4 exercícios com a barra W para maximizar seus treinos de braço
Profissional listou exercícios que vão ajudar no fortalecimento do bíceps e tríceps
Se você é dos que sentem desconforto no antebraço ou no pulso na hora de executar a rosca direta com a barra tradicional, por exemplo, a barra W é a melhor opção para seus treinos, pois as mãos ficam posicionadas nas inclinações, próxima ao centro.
E tem mais: por conta do formato, a barra W ajuda você a exercitar melhor os músculos do antebraço. Ela também é uma ótima alternativa para treinos de tríceps.
Pensando nisso, Boa Forma conversou com Lucas Florêncio, especialista técnico da Smart Fit, que listou 4 exercícios com a Barra W para potencializar seus treinos. Veja a seguir:
Rosca Direta com Barra W
Músculos trabalhados: Bíceps braquial e braquial, com maior ênfase na cabeça longa do bíceps devido à pegada semi-supinada.
Execução:
- Em pé, segure a barra W com as palmas das mãos ligeiramente voltadas para dentro.
- Mantenha os cotovelos fixos ao lado do corpo e eleve a barra, flexionando os cotovelos.

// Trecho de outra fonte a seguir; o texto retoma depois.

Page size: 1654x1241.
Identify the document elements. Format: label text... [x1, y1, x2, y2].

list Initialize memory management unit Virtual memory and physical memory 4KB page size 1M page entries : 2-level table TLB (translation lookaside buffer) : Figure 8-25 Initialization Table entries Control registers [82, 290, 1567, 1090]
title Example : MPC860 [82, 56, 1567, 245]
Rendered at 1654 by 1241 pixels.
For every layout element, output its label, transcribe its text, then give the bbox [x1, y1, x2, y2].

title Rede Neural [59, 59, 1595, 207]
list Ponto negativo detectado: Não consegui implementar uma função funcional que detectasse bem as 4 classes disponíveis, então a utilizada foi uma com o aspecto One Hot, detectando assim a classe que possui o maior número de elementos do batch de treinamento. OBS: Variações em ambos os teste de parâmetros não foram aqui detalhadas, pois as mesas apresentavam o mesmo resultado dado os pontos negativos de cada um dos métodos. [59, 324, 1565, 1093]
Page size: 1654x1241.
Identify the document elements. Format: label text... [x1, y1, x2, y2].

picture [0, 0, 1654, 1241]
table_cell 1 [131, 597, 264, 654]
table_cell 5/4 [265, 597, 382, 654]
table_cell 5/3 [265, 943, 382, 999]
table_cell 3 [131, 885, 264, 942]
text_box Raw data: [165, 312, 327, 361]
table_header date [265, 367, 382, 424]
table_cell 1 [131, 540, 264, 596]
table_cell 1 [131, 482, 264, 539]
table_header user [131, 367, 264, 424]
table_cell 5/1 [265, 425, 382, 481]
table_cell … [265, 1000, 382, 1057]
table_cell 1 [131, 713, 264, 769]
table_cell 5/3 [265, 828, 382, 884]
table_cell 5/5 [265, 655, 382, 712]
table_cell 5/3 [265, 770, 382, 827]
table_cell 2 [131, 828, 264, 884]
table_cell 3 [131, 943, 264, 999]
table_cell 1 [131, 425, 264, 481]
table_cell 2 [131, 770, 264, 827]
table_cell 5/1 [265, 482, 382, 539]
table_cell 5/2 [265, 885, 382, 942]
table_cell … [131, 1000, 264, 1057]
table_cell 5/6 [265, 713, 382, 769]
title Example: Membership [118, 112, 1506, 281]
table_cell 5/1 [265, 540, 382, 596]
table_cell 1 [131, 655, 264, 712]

- A pegada mais neutra da barra W alivia a tensão nos punhos.
- Retorne à posição inicial de forma controlada.
Rosca Scott com Barra W
Músculos trabalhados: Bíceps braquial e braquial.
Execução:
- Sente-se no banco Scott e apoie os braços na almofada.
- Segure a barra W e realize a flexão do cotovelo para levantar a barra em direção aos ombros, mantendo a contração muscular.
- O apoio no banco isola o movimento, maximizando o estímulo no bíceps.
- Abaixe a barra lentamente.
Tríceps Testa com Barra W
Músculos trabalhados: Tríceps braquial.
Execução:
- Deite-se em um banco reto, segurando a barra W com as mãos em pronação.
- Estenda os braços à frente, perpendicularmente ao corpo.
- Flexione os cotovelos, controlando a descida da barra em direção à testa.
- A barra W minimiza o desconforto nos punhos e cotovelos.
- Retorne à posição inicial, estendendo os braços.
Tríceps Francês com Barra W
Músculos trabalhados: Tríceps braquial.
Execução:
- Em pé ou sentado, segure a barra W acima da cabeça, com os braços estendidos.
- Flexione os cotovelos para baixar a barra atrás da cabeça, mantendo os cotovelos fixos e apontados para frente.
- Estenda os braços novamente para a posição inicial.
- A pegada da barra W oferece maior conforto para os ombros e punhos neste exercício.